Results varied from program to program while testing on a Dell Latitude 620 laptop running Windows XP. PhotoRescue and Image Rescue 3 managed to recover all images deleted in-camera, though RescuePro recovered 4/5 images and the application became non-responsive twice before doing so. We didn’t experience any issues using this application in Mac OS. Results with an in-camera format were the same as on the Mac, as no images were recovered.
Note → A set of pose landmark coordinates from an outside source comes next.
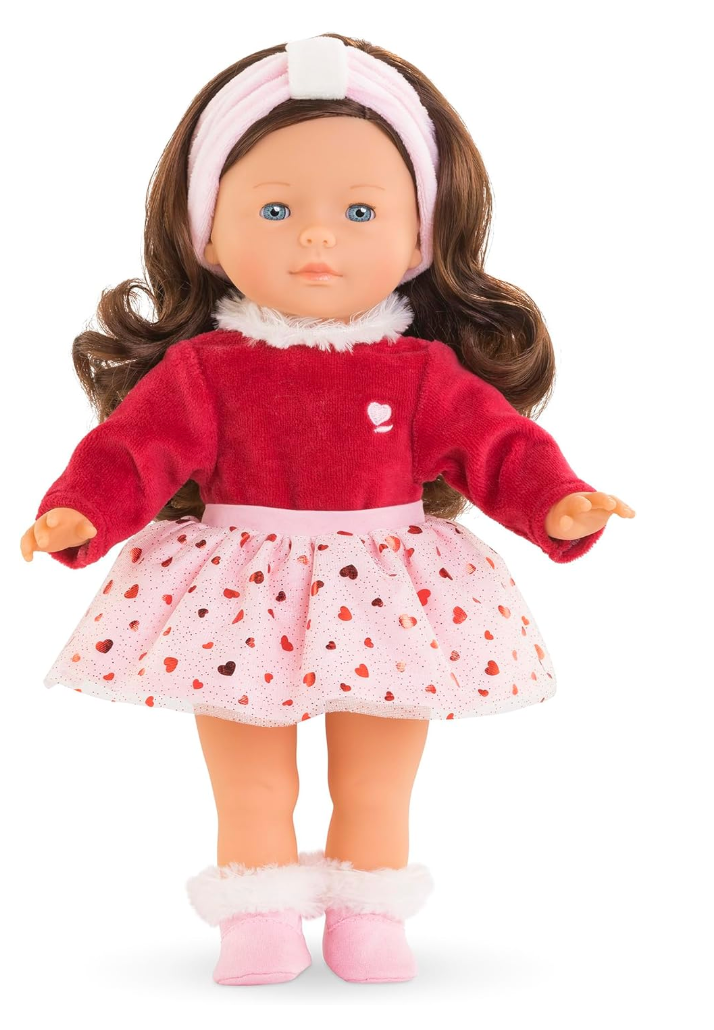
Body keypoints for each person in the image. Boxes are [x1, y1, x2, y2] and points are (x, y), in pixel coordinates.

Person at [21, 34, 635, 986]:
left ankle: (369, 922)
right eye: (276, 209)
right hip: (234, 590)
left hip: (389, 590)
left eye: (359, 211)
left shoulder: (421, 372)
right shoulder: (204, 372)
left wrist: (557, 501)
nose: (317, 238)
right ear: (206, 235)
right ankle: (257, 924)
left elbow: (498, 446)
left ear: (420, 238)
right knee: (253, 779)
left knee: (375, 780)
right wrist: (81, 512)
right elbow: (133, 452)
After a basic computer format using Windows Explorer, RescuePro bested the other two applications recovering 4/5 images while Image Rescue 3 and PhotoRescue recovered 3/5 and 2/5 images respectively.
Occasionally image recovery software may be included with your memory card, either on a CD or pre-loaded on the card itself, so before formatting for the first time, check to see if this is something your card manufacturer offers. You can’t use the included Rescue software unless you install in on your computer first!

Time to Call in the Pros

What happens if you lose data on your entire hard drive? Though you’ll still want to replace the drive, there are ways of retrieving large amounts of lost data before you add to your collection of electronic paperweights, but you’ll probably need some help.

There are hundreds of local and national companies specializing in data recovery. You would be best off backing up your data daily to an external drive, but if you’re like millions of Americans without the time or patience to perform daily backups, there are still ways of retrieving data from your damaged drive — but it’s going to cost you.

Recovery services from companies such as DriveSavers and ADR Data Recovery will often cost you hundreds, sometimes thousands of dollars depending on how badly damaged your drive is. But depending on what you may have lost, it could be worth the expense!
But why wait until it’s too late? Storage is so cheap these days that it’s much cheaper to buy a big external hard drive and set up an auto-archiving and backup operation. This can be done with little expense as many external hard drives include backup utilities. Set it to auto archive overnight, and you’ve got a backup.